__Exercise requirements__: Any picture must be dropped, but each line of the data should be duplicated exactly.

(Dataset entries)
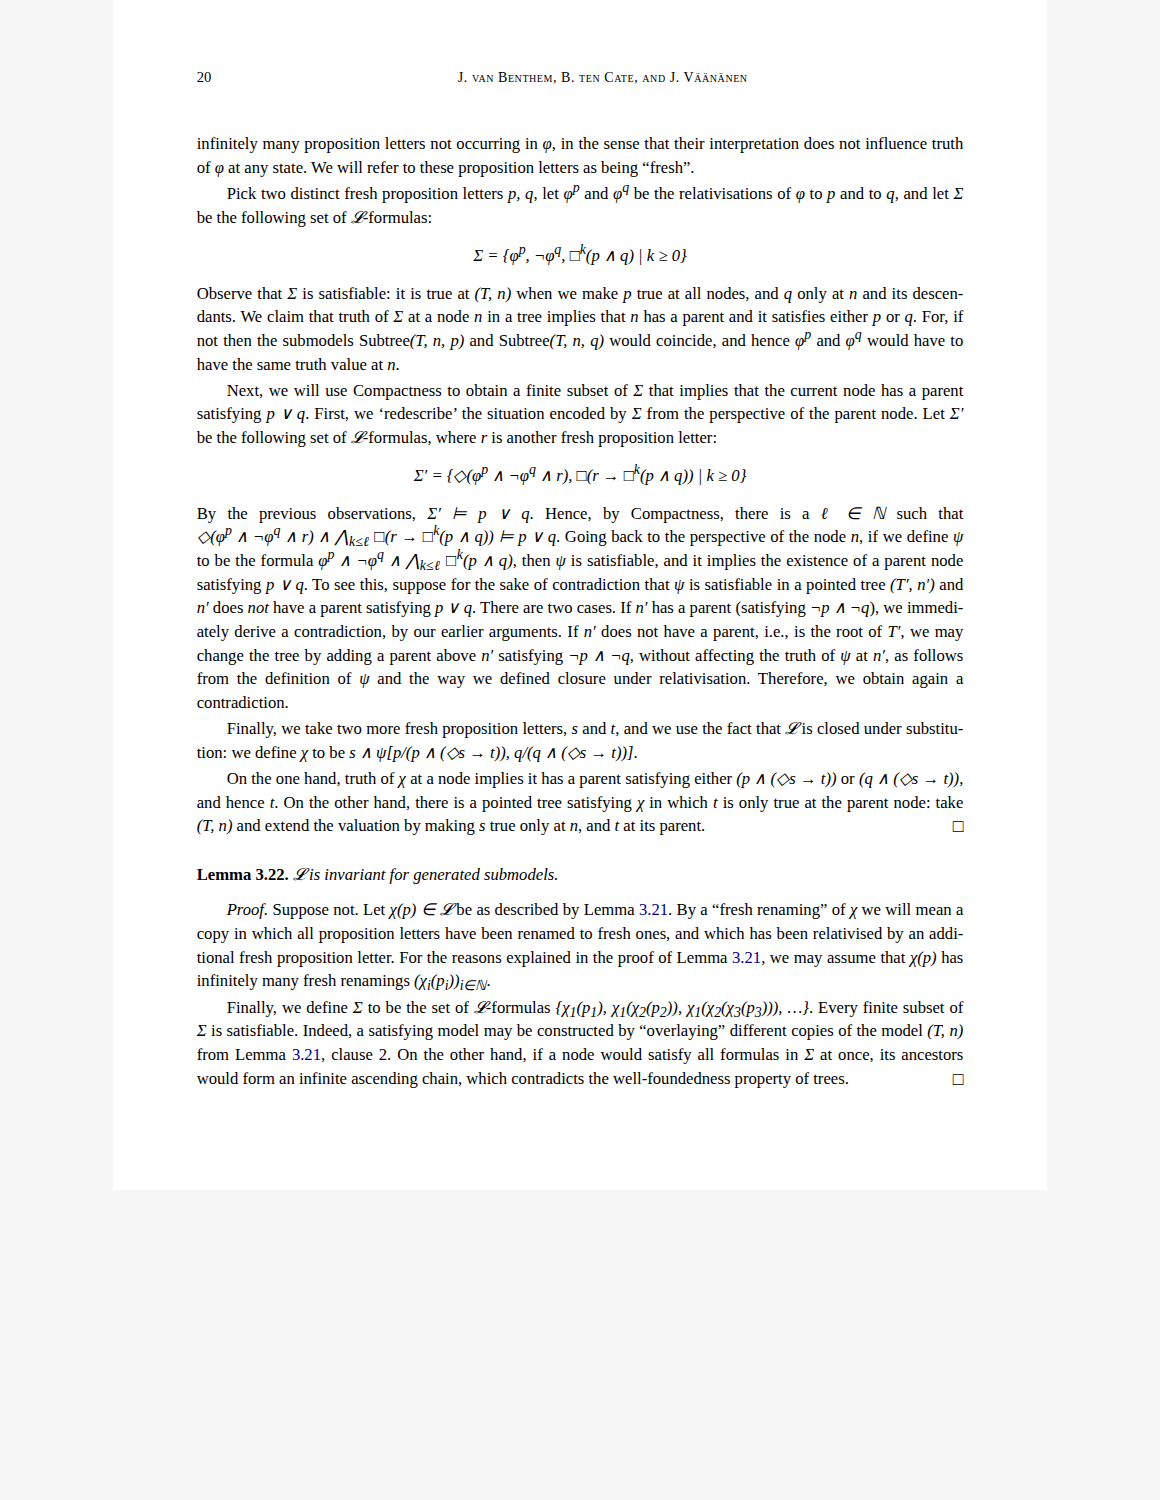20 J. van Benthem, B. ten Cate, and J. Väänänen
infinitely many proposition letters not occurring in φ, in the sense that their interpretation does not influence truth of φ at any state. We will refer to these proposition letters as being “fresh”.
Pick two distinct fresh proposition letters p, q, let φp and φq be the relativisations of φ to p and to q, and let Σ be the following set of 𝓛-formulas:
Σ = {φp, ¬φq, □k(p ∧ q) | k ≥ 0}
Observe that Σ is satisfiable: it is true at (T, n) when we make p true at all nodes, and q only at n and its descendants. We claim that truth of Σ at a node n in a tree implies that n has a parent and it satisfies either p or q. For, if not then the submodels Subtree(T, n, p) and Subtree(T, n, q) would coincide, and hence φp and φq would have to have the same truth value at n.
Next, we will use Compactness to obtain a finite subset of Σ that implies that the current node has a parent satisfying p ∨ q. First, we ‘redescribe’ the situation encoded by Σ from the perspective of the parent node. Let Σ′ be the following set of 𝓛-formulas, where r is another fresh proposition letter:
Σ′ = {◇(φp ∧ ¬φq ∧ r), □(r → □k(p ∧ q)) | k ≥ 0}
By the previous observations, Σ′ ⊨ p ∨ q. Hence, by Compactness, there is a ℓ ∈ ℕ such that ◇(φp ∧ ¬φq ∧ r) ∧ ⋀k≤ℓ □(r → □k(p ∧ q)) ⊨ p ∨ q. Going back to the perspective of the node n, if we define ψ to be the formula φp ∧ ¬φq ∧ ⋀k≤ℓ □k(p ∧ q), then ψ is satisfiable, and it implies the existence of a parent node satisfying p ∨ q. To see this, suppose for the sake of contradiction that ψ is satisfiable in a pointed tree (T′, n′) and n′ does not have a parent satisfying p ∨ q. There are two cases. If n′ has a parent (satisfying ¬p ∧ ¬q), we immediately derive a contradiction, by our earlier arguments. If n′ does not have a parent, i.e., is the root of T′, we may change the tree by adding a parent above n′ satisfying ¬p ∧ ¬q, without affecting the truth of ψ at n′, as follows from the definition of ψ and the way we defined closure under relativisation. Therefore, we obtain again a contradiction.
Finally, we take two more fresh proposition letters, s and t, and we use the fact that 𝓛 is closed under substitution: we define χ to be s ∧ ψ[p/(p ∧ (◇s → t)), q/(q ∧ (◇s → t))].
On the one hand, truth of χ at a node implies it has a parent satisfying either (p ∧ (◇s → t)) or (q ∧ (◇s → t)), and hence t. On the other hand, there is a pointed tree satisfying χ in which t is only true at the parent node: take (T, n) and extend the valuation by making s true only at n, and t at its parent.
Lemma 3.22. 𝓛 is invariant for generated submodels.
Proof. Suppose not. Let χ(p) ∈ 𝓛 be as described by Lemma 3.21. By a “fresh renaming” of χ we will mean a copy in which all proposition letters have been renamed to fresh ones, and which has been relativised by an additional fresh proposition letter. For the reasons explained in the proof of Lemma 3.21, we may assume that χ(p) has infinitely many fresh renamings (χi(pi))i∈ℕ.
Finally, we define Σ to be the set of 𝓛-formulas {χ1(p1), χ1(χ2(p2)), χ1(χ2(χ3(p3))), …}. Every finite subset of Σ is satisfiable. Indeed, a satisfying model may be constructed by “overlaying” different copies of the model (T, n) from Lemma 3.21, clause 2. On the other hand, if a node would satisfy all formulas in Σ at once, its ancestors would form an infinite ascending chain, which contradicts the well-foundedness property of trees.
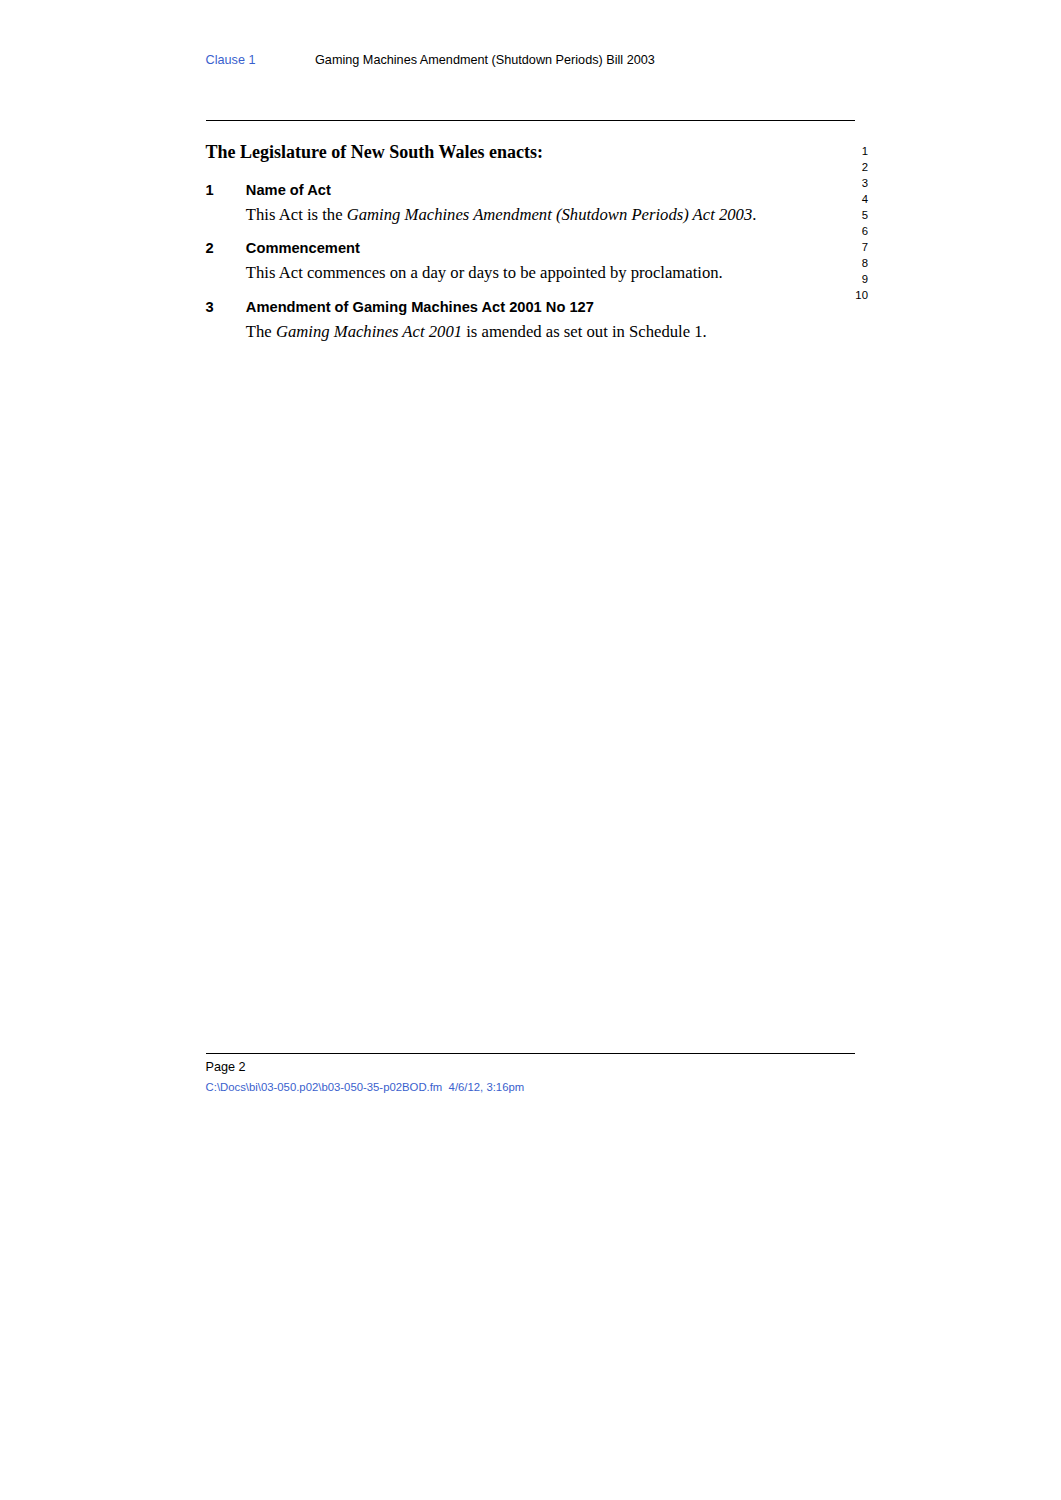Clause 1 Gaming Machines Amendment (Shutdown Periods) Bill 2003
1
2
3
4
5
6
7
8
9
10
The Legislature of New South Wales enacts:
1 Name of Act
This Act is the Gaming Machines Amendment (Shutdown Periods) Act 2003.
2 Commencement
This Act commences on a day or days to be appointed by proclamation.
3 Amendment of Gaming Machines Act 2001 No 127
The Gaming Machines Act 2001 is amended as set out in Schedule 1.
Page 2
C:\Docs\bi\03-050.p02\b03-050-35-p02BOD.fm 4/6/12, 3:16pm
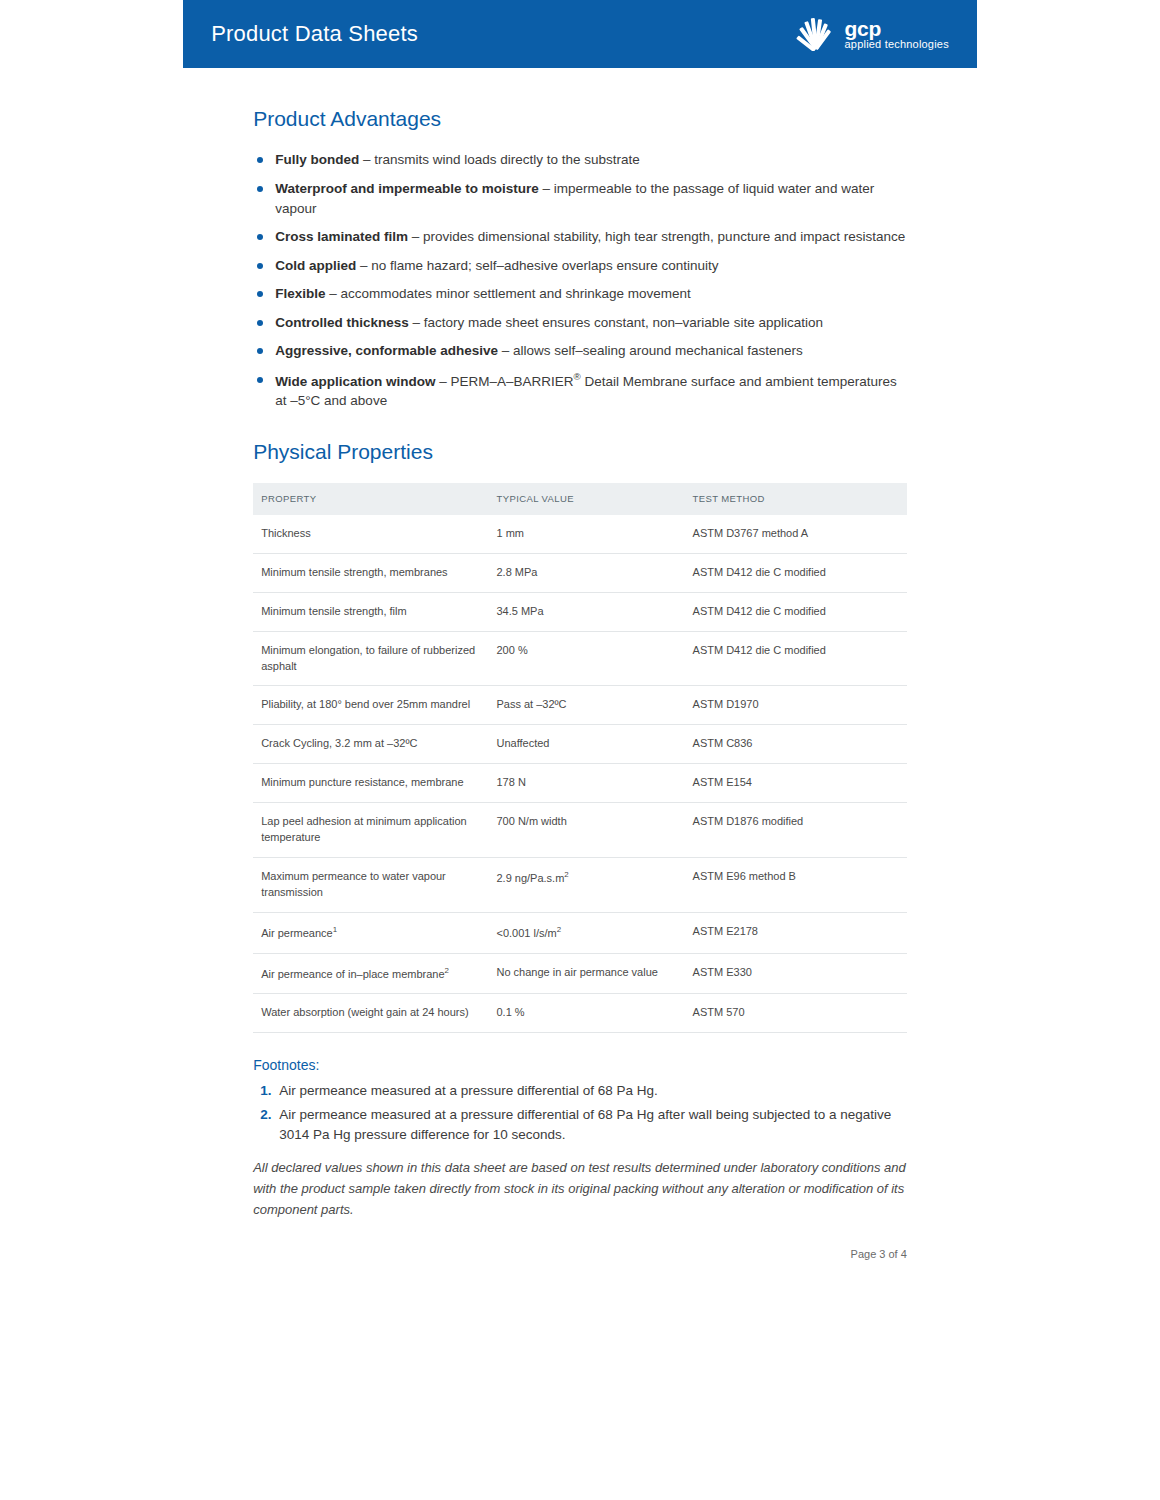Product Data Sheets
gcpapplied technologies
Product Advantages
Fully bonded – transmits wind loads directly to the substrate
Waterproof and impermeable to moisture – impermeable to the passage of liquid water and water vapour
Cross laminated film – provides dimensional stability, high tear strength, puncture and impact resistance
Cold applied – no flame hazard; self–adhesive overlaps ensure continuity
Flexible – accommodates minor settlement and shrinkage movement
Controlled thickness – factory made sheet ensures constant, non–variable site application
Aggressive, conformable adhesive – allows self–sealing around mechanical fasteners
Wide application window – PERM–A–BARRIER® Detail Membrane surface and ambient temperatures at –5°C and above
Physical Properties
| Property | Typical Value | Test Method |
| --- | --- | --- |
| Thickness | 1 mm | ASTM D3767 method A |
| Minimum tensile strength, membranes | 2.8 MPa | ASTM D412 die C modified |
| Minimum tensile strength, film | 34.5 MPa | ASTM D412 die C modified |
| Minimum elongation, to failure of rubberized asphalt | 200 % | ASTM D412 die C modified |
| Pliability, at 180° bend over 25mm mandrel | Pass at –32ºC | ASTM D1970 |
| Crack Cycling, 3.2 mm at –32ºC | Unaffected | ASTM C836 |
| Minimum puncture resistance, membrane | 178 N | ASTM E154 |
| Lap peel adhesion at minimum application temperature | 700 N/m width | ASTM D1876 modified |
| Maximum permeance to water vapour transmission | 2.9 ng/Pa.s.m 2 | ASTM E96 method B |
| Air permeance 1 | <0.001 l/s/m 2 | ASTM E2178 |
| Air permeance of in–place membrane 2 | No change in air permance value | ASTM E330 |
| Water absorption (weight gain at 24 hours) | 0.1 % | ASTM 570 |
Footnotes:
Air permeance measured at a pressure differential of 68 Pa Hg.
Air permeance measured at a pressure differential of 68 Pa Hg after wall being subjected to a negative 3014 Pa Hg pressure difference for 10 seconds.
All declared values shown in this data sheet are based on test results determined under laboratory conditions and with the product sample taken directly from stock in its original packing without any alteration or modification of its component parts.
Page 3 of 4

__Result of the exercise__:
20 J. van Benthem, B. ten Cate, and J. Väänänen
infinitely many proposition letters not occurring in φ, in the sense that their interpretation does not influence truth of φ at any state. We will refer to these proposition letters as being “fresh”.
Pick two distinct fresh proposition letters p, q, let φp and φq be the relativisations of φ to p and to q, and let Σ be the following set of 𝓛-formulas:
Σ = {φp, ¬φq, □k(p ∧ q) | k ≥ 0}
Observe that Σ is satisfiable: it is true at (T, n) when we make p true at all nodes, and q only at n and its descendants. We claim that truth of Σ at a node n in a tree implies that n has a parent and it satisfies either p or q. For, if not then the submodels Subtree(T, n, p) and Subtree(T, n, q) would coincide, and hence φp and φq would have to have the same truth value at n.
Next, we will use Compactness to obtain a finite subset of Σ that implies that the current node has a parent satisfying p ∨ q. First, we ‘redescribe’ the situation encoded by Σ from the perspective of the parent node. Let Σ′ be the following set of 𝓛-formulas, where r is another fresh proposition letter:
Σ′ = {◇(φp ∧ ¬φq ∧ r), □(r → □k(p ∧ q)) | k ≥ 0}
By the previous observations, Σ′ ⊨ p ∨ q. Hence, by Compactness, there is a ℓ ∈ ℕ such that ◇(φp ∧ ¬φq ∧ r) ∧ ⋀k≤ℓ □(r → □k(p ∧ q)) ⊨ p ∨ q. Going back to the perspective of the node n, if we define ψ to be the formula φp ∧ ¬φq ∧ ⋀k≤ℓ □k(p ∧ q), then ψ is satisfiable, and it implies the existence of a parent node satisfying p ∨ q. To see this, suppose for the sake of contradiction that ψ is satisfiable in a pointed tree (T′, n′) and n′ does not have a parent satisfying p ∨ q. There are two cases. If n′ has a parent (satisfying ¬p ∧ ¬q), we immediately derive a contradiction, by our earlier arguments. If n′ does not have a parent, i.e., is the root of T′, we may change the tree by adding a parent above n′ satisfying ¬p ∧ ¬q, without affecting the truth of ψ at n′, as follows from the definition of ψ and the way we defined closure under relativisation. Therefore, we obtain again a contradiction.
Finally, we take two more fresh proposition letters, s and t, and we use the fact that 𝓛 is closed under substitution: we define χ to be s ∧ ψ[p/(p ∧ (◇s → t)), q/(q ∧ (◇s → t))].
On the one hand, truth of χ at a node implies it has a parent satisfying either (p ∧ (◇s → t)) or (q ∧ (◇s → t)), and hence t. On the other hand, there is a pointed tree satisfying χ in which t is only true at the parent node: take (T, n) and extend the valuation by making s true only at n, and t at its parent.
Lemma 3.22. 𝓛 is invariant for generated submodels.
Proof. Suppose not. Let χ(p) ∈ 𝓛 be as described by Lemma 3.21. By a “fresh renaming” of χ we will mean a copy in which all proposition letters have been renamed to fresh ones, and which has been relativised by an additional fresh proposition letter. For the reasons explained in the proof of Lemma 3.21, we may assume that χ(p) has infinitely many fresh renamings (χi(pi))i∈ℕ.
Finally, we define Σ to be the set of 𝓛-formulas {χ1(p1), χ1(χ2(p2)), χ1(χ2(χ3(p3))), …}. Every finite subset of Σ is satisfiable. Indeed, a satisfying model may be constructed by “overlaying” different copies of the model (T, n) from Lemma 3.21, clause 2. On the other hand, if a node would satisfy all formulas in Σ at once, its ancestors would form an infinite ascending chain, which contradicts the well-foundedness property of trees.
Clause 1 Gaming Machines Amendment (Shutdown Periods) Bill 2003
1
2
3
4
5
6
7
8
9
10
The Legislature of New South Wales enacts:
1 Name of Act
This Act is the Gaming Machines Amendment (Shutdown Periods) Act 2003.
2 Commencement
This Act commences on a day or days to be appointed by proclamation.
3 Amendment of Gaming Machines Act 2001 No 127
The Gaming Machines Act 2001 is amended as set out in Schedule 1.
Page 2
C:\Docs\bi\03-050.p02\b03-050-35-p02BOD.fm 4/6/12, 3:16pm
Product Data Sheets
gcpapplied technologies
Product Advantages
Fully bonded – transmits wind loads directly to the substrate
Waterproof and impermeable to moisture – impermeable to the passage of liquid water and water vapour
Cross laminated film – provides dimensional stability, high tear strength, puncture and impact resistance
Cold applied – no flame hazard; self–adhesive overlaps ensure continuity
Flexible – accommodates minor settlement and shrinkage movement
Controlled thickness – factory made sheet ensures constant, non–variable site application
Aggressive, conformable adhesive – allows self–sealing around mechanical fasteners
Wide application window – PERM–A–BARRIER® Detail Membrane surface and ambient temperatures at –5°C and above
Physical Properties
| Property | Typical Value | Test Method |
| --- | --- | --- |
| Thickness | 1 mm | ASTM D3767 method A |
| Minimum tensile strength, membranes | 2.8 MPa | ASTM D412 die C modified |
| Minimum tensile strength, film | 34.5 MPa | ASTM D412 die C modified |
| Minimum elongation, to failure of rubberized asphalt | 200 % | ASTM D412 die C modified |
| Pliability, at 180° bend over 25mm mandrel | Pass at –32ºC | ASTM D1970 |
| Crack Cycling, 3.2 mm at –32ºC | Unaffected | ASTM C836 |
| Minimum puncture resistance, membrane | 178 N | ASTM E154 |
| Lap peel adhesion at minimum application temperature | 700 N/m width | ASTM D1876 modified |
| Maximum permeance to water vapour transmission | 2.9 ng/Pa.s.m 2 | ASTM E96 method B |
| Air permeance 1 | <0.001 l/s/m 2 | ASTM E2178 |
| Air permeance of in–place membrane 2 | No change in air permance value | ASTM E330 |
| Water absorption (weight gain at 24 hours) | 0.1 % | ASTM 570 |
Footnotes:
Air permeance measured at a pressure differential of 68 Pa Hg.
Air permeance measured at a pressure differential of 68 Pa Hg after wall being subjected to a negative 3014 Pa Hg pressure difference for 10 seconds.
All declared values shown in this data sheet are based on test results determined under laboratory conditions and with the product sample taken directly from stock in its original packing without any alteration or modification of its component parts.
Page 3 of 4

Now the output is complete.